以下は法務省の統計から抜粋した1985年から2021年末までの在日ブラジル人の推移である。
年 | 在日ブラジル人数 | 増減 |
1985 | 2000 | |
1986 | 2135 | 135 |
1987 | 2250 | 115 |
1988 | 4159 | 1909 |
1989 | 1万4528 | 1万0369 |
1990 | 5万6429 | 4万1901 |
1991 | 11万9333 | 6万2904 |
1992 | 14万7803 | 2万8470 |
1993 | 15万4650 | 6847 |
1994 | 15万9619 | 4969 |
1995 | 17万6440 | 1万6810 |
1996 | 20万1795 | 2万5355 |
1997 | 23万3254 | 3万1459 |
1998 | 22万2217 | -1万1037 |
1999 | 22万4299 | 2082 |
2000 | 25万4394 | 3万0095 |
2001 | 26万5962 | 1万1568 |
2002 | 26万8332 | 2370 |
2003 | 27万4700 | 6068 |
2004 | 28万6557 | 1万1857 |
2005 | 30万2080 | 1万5523 |
2006 | 31万2979 | 1万0899 |
2007 | 31万3771 | 792 |
2008 | 30万9448 | -4323 |
2009 | 26万4649 | -4万4799 |
2010 | 22万8702 | -3万5947 |
2011 | 20万9265 | -1万9437 |
2012 | 19万0609 | -1万8656 |
2013 | 18万1317 | -9292 |
2014 | 17万5410 | -5907 |
2015 | 17万3437 | -1973 |
2016 | 18万0923 | 7486 |
2017 | 19万1362 | 1万0439 |
2018 | 20万1865 | 1万1865 |
2019 | 21万1677 | 9815 |
2020 | 20万8538 | -3139 |
2021 | 20万4879 | -3659 |
この表の起点である1985年はちょうどブラジルが移民受入国から移民送出国に転換した時期にあたる。サンパウロのグアリューリョス国際空港もこの年に開港した。当時の在日ブラジル人はわずか2000人ほどで、領事館の職員、留学生、企業の駐在員及びその家族によって構成されていた。その後、バブルに向かって日本の景気が過熱し、企業の採用担当者は南米の日本人移民に対しても採用活動を行った。その結果ブラジルに暮らす日本国籍保有者が日本に帰国して就労する例が増加した。ブラジルの側は軍政時代の末期で、徐々に治安は悪化し、経済の状況も良くなかった。当初は日本に来るブラジル人は就労のために日本に帰国した日本人移民の配偶者が中心であったものの、やがてブラジル国籍しか持っていないブラジル生まれの日系2世や3世も先に帰国就労した日本国籍保有者の誘いを受けて来日就労するようになった。こうしたブラジル国籍者に対しては親族訪問を名目にした法務大臣の特例ビザが発給された。こうして在日ブラジル人の数は1989年末までに1万4528人まで増加した。

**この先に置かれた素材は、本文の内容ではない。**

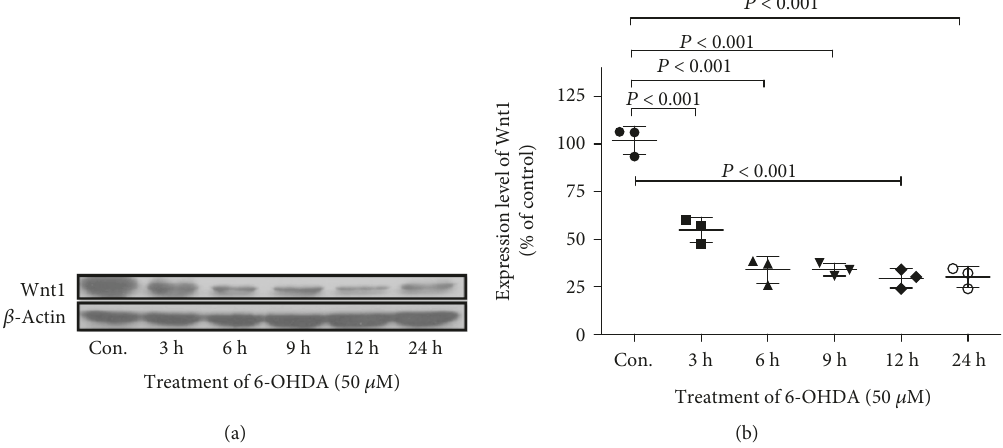
Figure 2: 6-OHDA treatment downregulated the protein level of Wnt1 in U251 cells. (a) U251 cells were treated with vehicle or 6-OHDA (50 μ M) for 3, 6, 9, 12, and 24 h, and the protein level of Wnt1 was detected by Western blot with β -actin as an internal control. (b) The relative band intensities of Wnt1 were measured by Quantity One software and normalized to the expression of β -actin in U251 cells. All of the data are presented as the mean ± SD from three independent experiments. Di ff erences among various time points were examined by using ANOVA followed by Tukey-Kramer tests for post hoc multiple comparisons. F value = 67.10, df = 17 and df total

1990年には親族訪問を目的とした特例ビザを制度化した「定住者」の在留資格が創設された。この時期のブラジルは年率3000パーセント近いハイパーインフレになった。インフレを沈静化するために預金封鎖なども行われ、多くの企業が倒産し、経済は最悪の状況であった。その結果1990年と翌1991年の2年間でおよそ10万人のブラジル人が来日することになった。サンパウロの領事館はビザを求める人々で朝から長蛇の列となって、グアリューリョス国際空港は訪日就労者と見送りの家族で埋め尽くされた。その後日本の景気が悪化する中でも訪日就労者の数は順調に増加し、2007年末には31万3771人に至った。

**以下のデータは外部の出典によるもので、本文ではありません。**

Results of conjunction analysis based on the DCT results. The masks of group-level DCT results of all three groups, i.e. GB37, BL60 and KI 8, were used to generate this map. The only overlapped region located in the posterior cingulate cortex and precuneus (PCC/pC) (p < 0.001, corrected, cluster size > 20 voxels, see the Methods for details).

しかし、こうした状況は2008年に発生したリーマンショックによって一変した。多くのブラジル人就労者が失業してブラジルに帰国し、2009年と2010年に在日ブラジル人の数は8万人減少した。その後も在日ブラジル人の減少は続き、2015年末には17万3437人となった。
そんな中2014年末ころの日本では少子高齢化の進行、東日本大震災の復興需要、オリンピックに向けた建設需要などによる人手不足が顕在化するようになった。人手不足によって牛丼屋が深夜営業できなくなったというニュースや、いくつかの企業がパートを正規従業員にするというニュースが流れた。また、それまで1バレル100ドル程度だった石油価格が急落し、2015年には一時20ドル台となった。同時に商品価格も低下してブラジルの景気は悪化した。こうした背景事情もあって、2015年の第一四半期はリーマンショック以降ではじめて訪日ブラジル人の数が帰伯ブラジル人の数を上回ることとなった。2015年全体では在日ブラジル人の数は若干減少することになったものの、翌2016年には増加に転じ、毎年約1万人増加している。2018年末の在日ブラジル人の数は20万1865人に及び、これ以外にブラジルと日本の二重国籍者が約5万人暮らしている。
2019年は米中貿易戦争などのあおりもあって、訪日就労者数の増加ペースは前年に比べて低下した。それでも2019年末の在日ブラジル人数は21万1677人と9815人の増加であった。しかし、2020年年初からの新型コロナウィルスの影響で、在日ブラジル人数は再び減少に転じている。